*** Data for the task ***

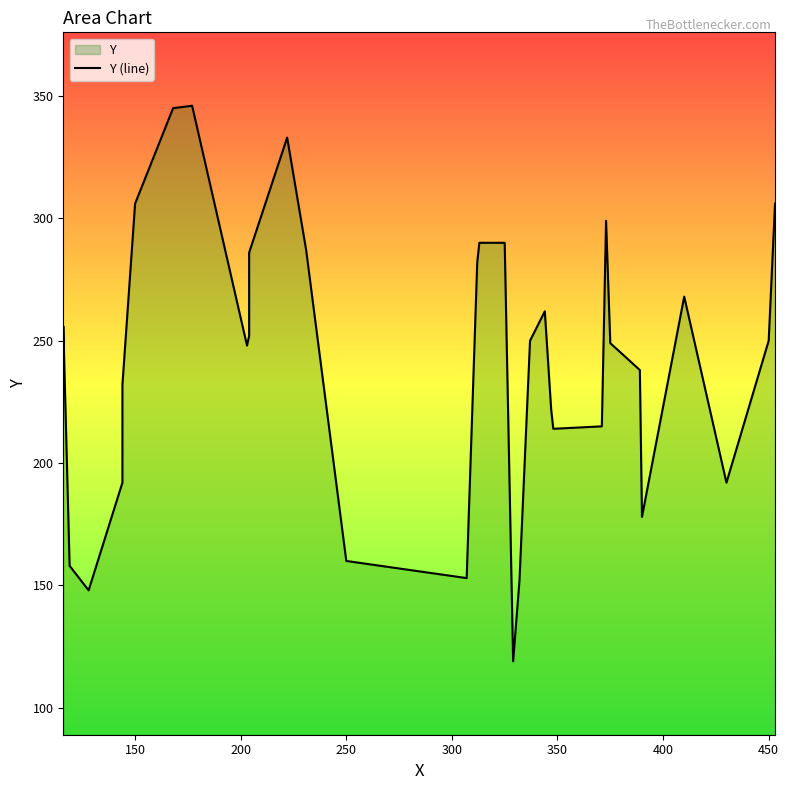

What is the smallest value displayed?

119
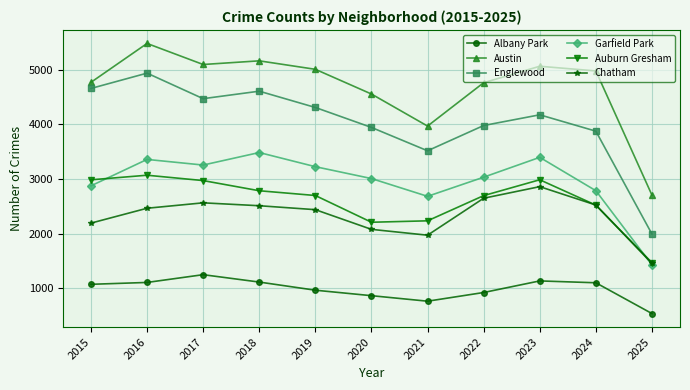

At how many categories does at least one series exceed 1719?

11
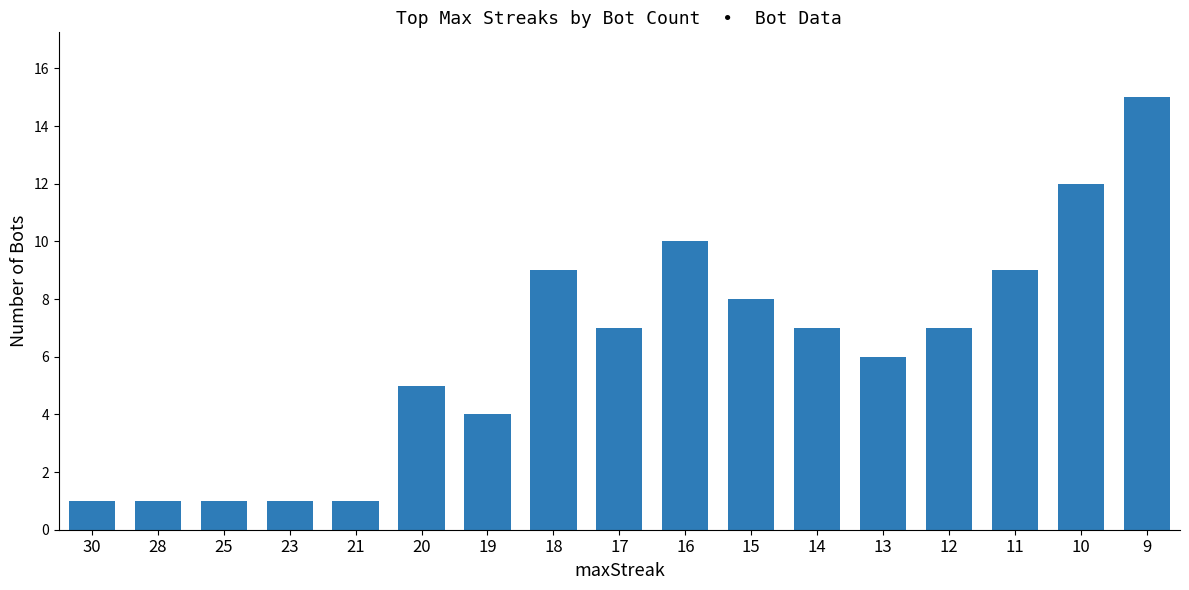

What is the greatest value displayed?

15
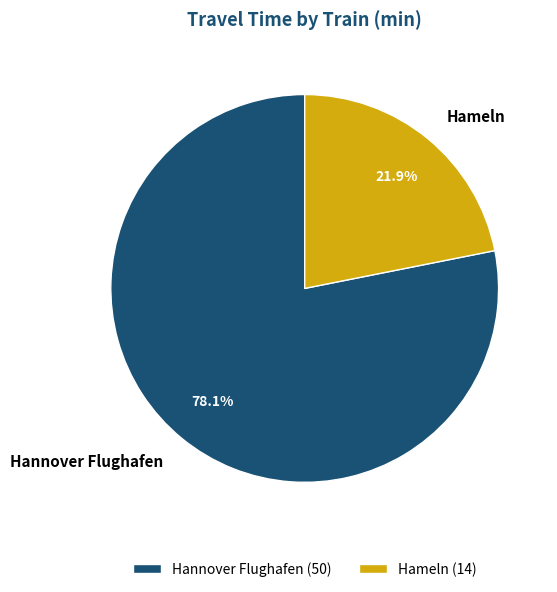

Which category accounts for the majority?

Hannover Flughafen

*** End of Data for the task ***

:: What the exercise asks ::
Reproduce each of the rows above verbatim, omitting the pictures.

:: Solution below ::
What is the smallest value displayed?

119

At how many categories does at least one series exceed 1719?

11

What is the greatest value displayed?

15

Which category accounts for the majority?

Hannover Flughafen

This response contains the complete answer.